Anne Adkins has been writing an occasional column for the Winston-Salem Journal for a while now and I must say that, to me, her writing is consistently the best in the paper. From this Sunday's column:
George got a job and over the next few months he paid back his loan and appeared to be doing just fine. In those years immediately following World War II, our generation was full of halcyon dreams springing from the conviction that after years of war, we would bring to the world lasting peace. Who would have thought that early one morning on a Virginia mountain road, George’s body would be found face-down in a ditch with a bullet hole in the back.
That was nearly three-quarters of a century ago. As far as I know, no one ever found out who killed George. As the years went by, Al and I, like most of our generation, worked hard, raised our kids, saw more wars come and some of them go, and squeezed the best part out of living. And like every generation before us, we also buried our dead.

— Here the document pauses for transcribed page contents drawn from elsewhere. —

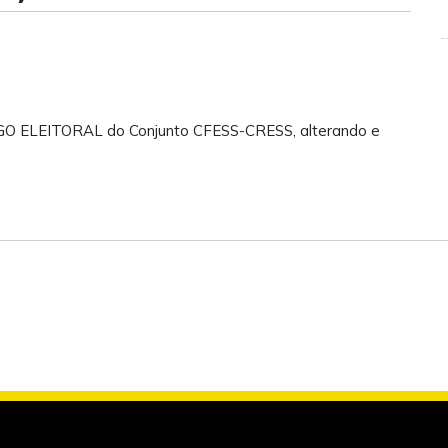
GO ELEITORAL do Conjunto CFESS-CRESS, alterando e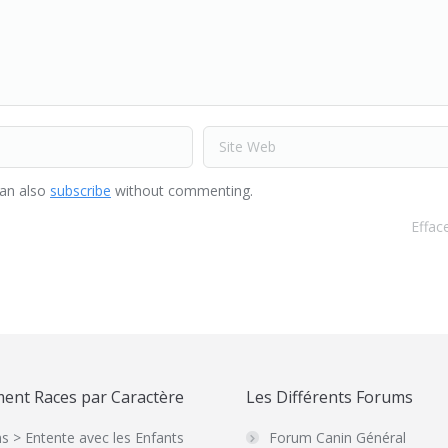
Site Web
can also
subscribe
without commenting.
Effac
ent Races par Caractère
Les Différents Forums
s > Entente avec les Enfants
Forum Canin Général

Last week a beat-up, yellow truck sped past me on the highway. Suddenly the years peeled away, leaving me with the sharpness of a memory unexpectedly returned. I shut my eyes and there George was, my young lost friend, tossing me one more smile.
I smiled back at the bittersweet thought of a young lost friend who never had the chance to find his way, but for one shining moment in time was King of the Road, gridiron hero of the Golden Wave, the sweetest guy in town.